E infine Teresa, coscienza critica, voce di rivolta, unica a ribellarsi, con la scelta di essere ultima ruota del carro, alla “verità” dominante, perché convinta che l’unica verità sia la sua libertà, che le vale per vivere, che si è scelta contro tutto e contro tutti: la famiglia invadente, Martina servile e sprezzante, il Presidente rivoltante, in fondo anche contro Jani, l’uomo che l’ha messa incinta ma non sa essere abbastanza uomo da assumersi le giuste responsabilità. Le resta solo File, la madre albanese piena di dolente saggezza, e qualche amica. Per questo, e con bella intuizione, la sua storia è raccontata come storia parallela a quella del centro, evidenziata anche nel format grafico dall’autore, che fa di lei la voce narrante e insieme critica di quel mondo. Come ad evidenziare che in questa Milano senza coscienza le coscienze che per avventura dovessero esserci di fatto si defilano, si ritrovano chiuse nel loro privato e costrette a difenderlo senza altra speranza, quando c’è, che l’aiuto di altri derelitti.
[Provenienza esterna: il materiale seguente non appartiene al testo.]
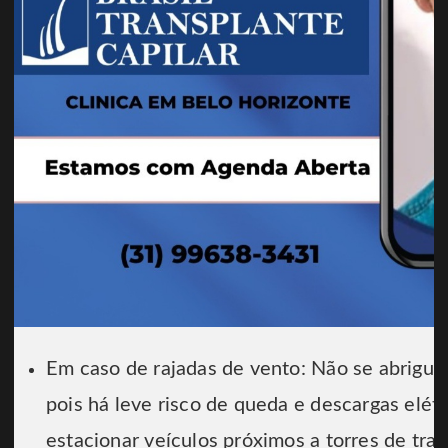
Em caso de rajadas de vento: Não se abrigue
pois há leve risco de queda e descargas elét
estacionar veículos próximos a torres de tra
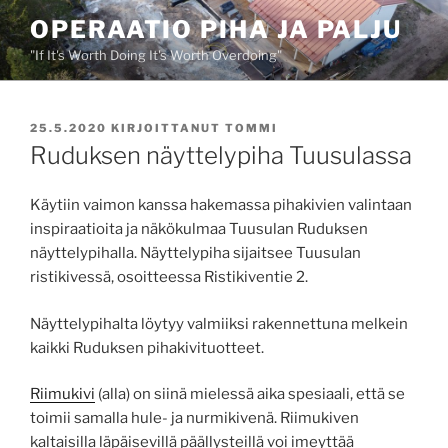
Siirry
OPERAATIO PIHA JA PALJU
sisältöön
"If It's Worth Doing It's Worth Overdoing"
JULKAISTU
25.5.2020
KIRJOITTANUT
TOMMI
Ruduksen näyttelypiha Tuusulassa
Käytiin vaimon kanssa hakemassa pihakivien valintaan
inspiraatioita ja näkökulmaa Tuusulan Ruduksen
näyttelypihalla. Näyttelypiha sijaitsee Tuusulan
ristikivessä, osoitteessa Ristikiventie 2.
Näyttelypihalta löytyy valmiiksi rakennettuna melkein
kaikki Ruduksen pihakivituotteet.
Riimukivi
(alla) on siinä mielessä aika spesiaali, että se
toimii samalla hule- ja nurmikivenä. Riimukiven
kaltaisilla läpäisevillä päällysteillä voi imeyttää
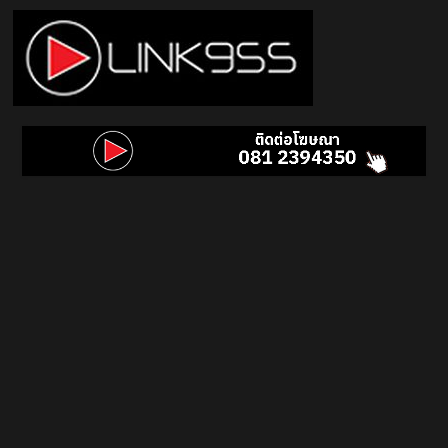
Skip
to
content
Link
95.5
คลื่น
เพลง
ฮิต
สุด
คูล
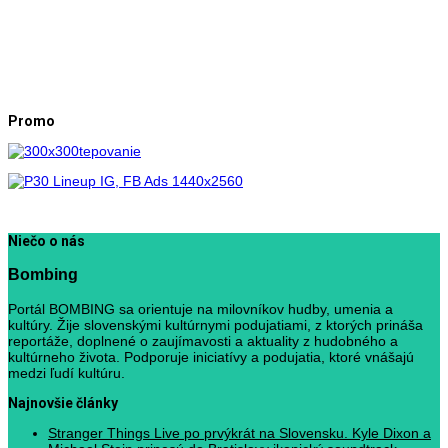
Promo
Niečo o nás
Bombing
Portál BOMBING sa orientuje na milovníkov hudby, umenia a
kultúry. Žije slovenskými kultúrnymi podujatiami, z ktorých prináša
reportáže, doplnené o zaujímavosti a aktuality z hudobného a
kultúrneho života. Podporuje iniciatívy a podujatia, ktoré vnášajú
medzi ľudí kultúru.
Najnovšie články
Stranger Things Live po prvýkrát na Slovensku. Kyle Dixon a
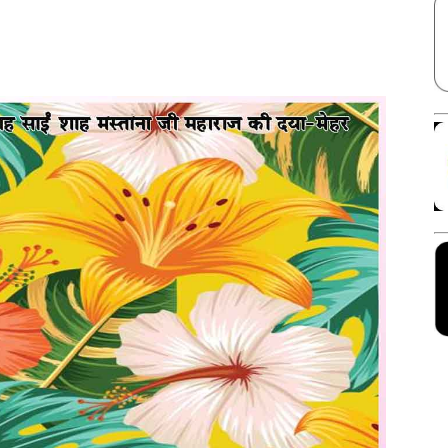
Facebook
X
Linkedin
Pinterest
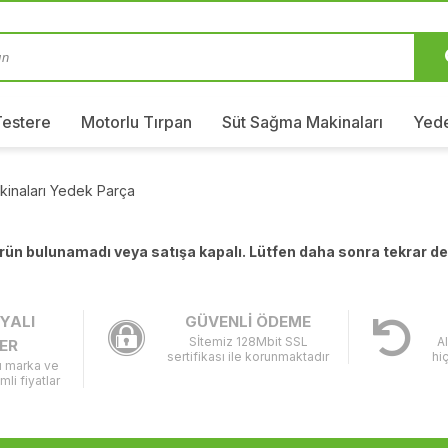
Testere
Motorlu Tırpan
Süt Sağma Makinaları
Yede
kinaları Yedek Parça
 ürün bulunamadı veya satışa kapalı. Lütfen daha sonra tekrar d
YALI
GÜVENLİ ÖDEME
Sİtemiz 128Mbit SSL
A
ER
sertifikası ile korunmaktadır
hi
lı marka ve
imli fiyatlar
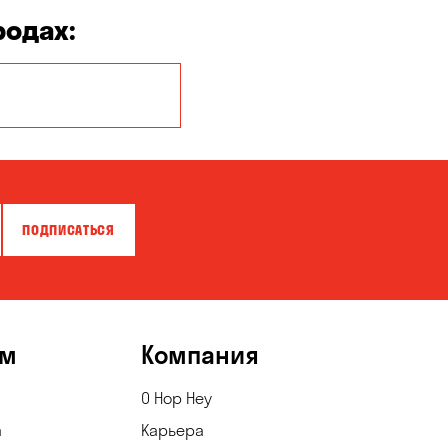
родах:
Белая Церковь
Бровары
Власовка
ПОДПИСАТЬСЯ
Гатное
Горишние Плавни
Зазимье
ям
Компания
Каменское
О Hop Hey
Клинцы
а
Карьера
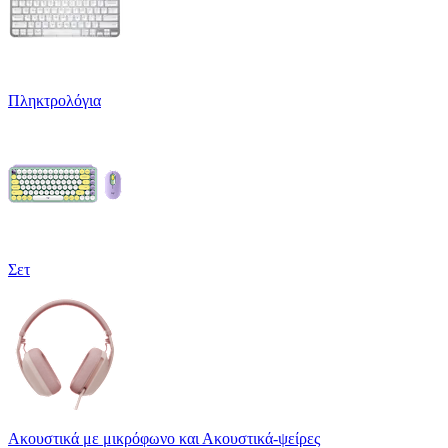
Πληκτρολόγια
Σετ
Ακουστικά με μικρόφωνο και Ακουστικά-ψείρες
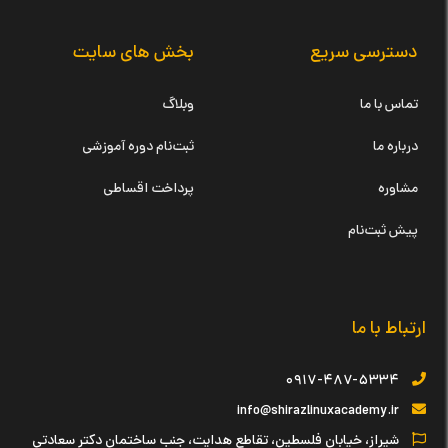
دسترسی سریع
بخش های سایت
تماس با ما
وبلاگ
درباره ما
ثبت‌نام دوره آموزشی
مشاوره
پرداخت اقساطی
پیش ثبت‌نام
ارتباط با ما
۰۹۱۷-۴۸۷-۵۳۳۴
info@shirazlinuxacademy.ir
شیراز، خیابان فلسطین، تقاطع هدایت، جنب ساختمان دکتر سعادتی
Per questo parlavamo di rassegnazione. Che è anche nella forma della scrittura, non casuale nella scarnificata secchezza che la domina. Ironica ma anche dura. Morale ama la paratassi, assai spesso fa ricorso all’ellissi del verbo, l’aggettivazione è ridotta al minimo, quasi aboliti i paesaggi, diffusa la struttura dialogica, come in un rincorrersi di sticomitie. Lo è anche nei capitoletti brevi, essenziali, tranches de vie in cui due mondi si fronteggiano. A volte anche raggiungendo effetti di forte commozione. Come avviene quando il racconto ci accompagna dentro i locali della clinica in cui nasce Luca. E poi nelle tenere vicende dei suoi primi giorni, o mesi, di vita. Qui lo stile si distende, le ragioni del cuore prendono un po’ la mano allo scrittore, quasi che ad una vita che nasce e comincia il suo percorso non si possa comunque negare un gesto di gentile condiscendenza. Che le parole fattesi più lievi sono buone a sottolineare.